Electronic Thesis and Dissertation Repository

Towards Understanding and Improving Speech Processing

Sonia Yasmin

Abstract

This dissertation explores mechanisms for understanding and improving speech processing. First, I used EEG to investigate the acoustic and semantic processing of continuous naturalistic speech masked by multi-talker babble. I found that different features of the same speech signal are reflected in different aspects of the neural tracking response, which are themselves differentially affected by noise. These findings point to a complex relationship between speech intelligibility and neural speech encoding.

Next, I systematically reviewed the current advancements in speech enhancement technologies. I find that speech enhancement algorithms are limited in their generalizability to speech-noise (i.e., babble). I demonstrate that, for the few studies that do consider babble in their algorithm training, the employed babble sounds reflect extremely high talker-densities, with little variability between babble exemplars. These babble samples do not exhaustively capture the complexities of the natural acoustic environments, hindering the generalizability of speech enhancement algorithms to real-word settings.

Finally, I explored novel approaches to speech denoising, including one that incorporates the principles of redundancy reduction. Additionally, I leveraged complex and varying noise types (i.e., babble with variable spectral density) to address the complexity of auditory processing as well as the limited generalizability of other speech enhancement algorithms. A comparison between the redundancy reduction model and a standard denoising model, trained with the same data, demonstrated that the redundancy reduction model performs worse. Nevertheless, both models were able to significantly enhance speech masked by high-variability, low-density babble, an important noise type which had not been explored previously. This study presents the first application, to my knowledge, that considers low-talker density babble (i.e., few number of talkers) sounds for speech masking, which is a complex task for speech enhancement algorithms.

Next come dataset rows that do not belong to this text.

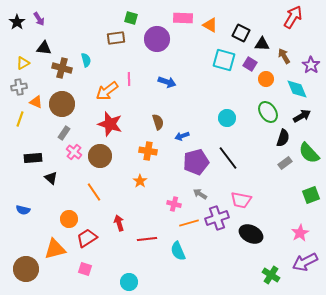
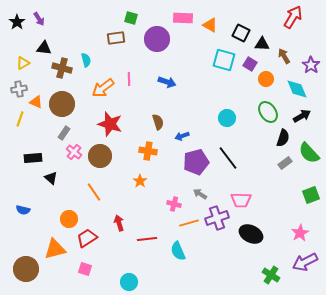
gray cross at (19, 87): moved 2 px down
orange arrow at (107, 91): moved 4 px left, 3 px up
pink trapezoid at (241, 200): rotated 10 degrees counterclockwise
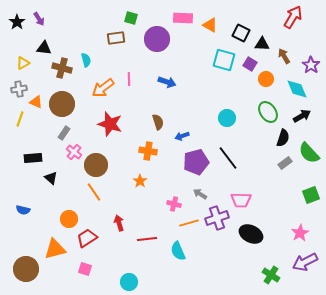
brown circle at (100, 156): moved 4 px left, 9 px down
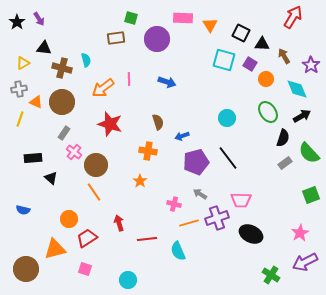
orange triangle at (210, 25): rotated 28 degrees clockwise
brown circle at (62, 104): moved 2 px up
cyan circle at (129, 282): moved 1 px left, 2 px up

This dissertation advanced our understanding of acoustic and semantic speech processing, specifically their complex relationships to masker level. It also identified critical gaps in existing speech denoising methodologies that have important roles in generalizability of speech denoising. Finally, this dissertation introduced novel approaches to speech enhancement that are capable of attenuating challenging and realistic noise types that have previously been neglected in speech enhancement work.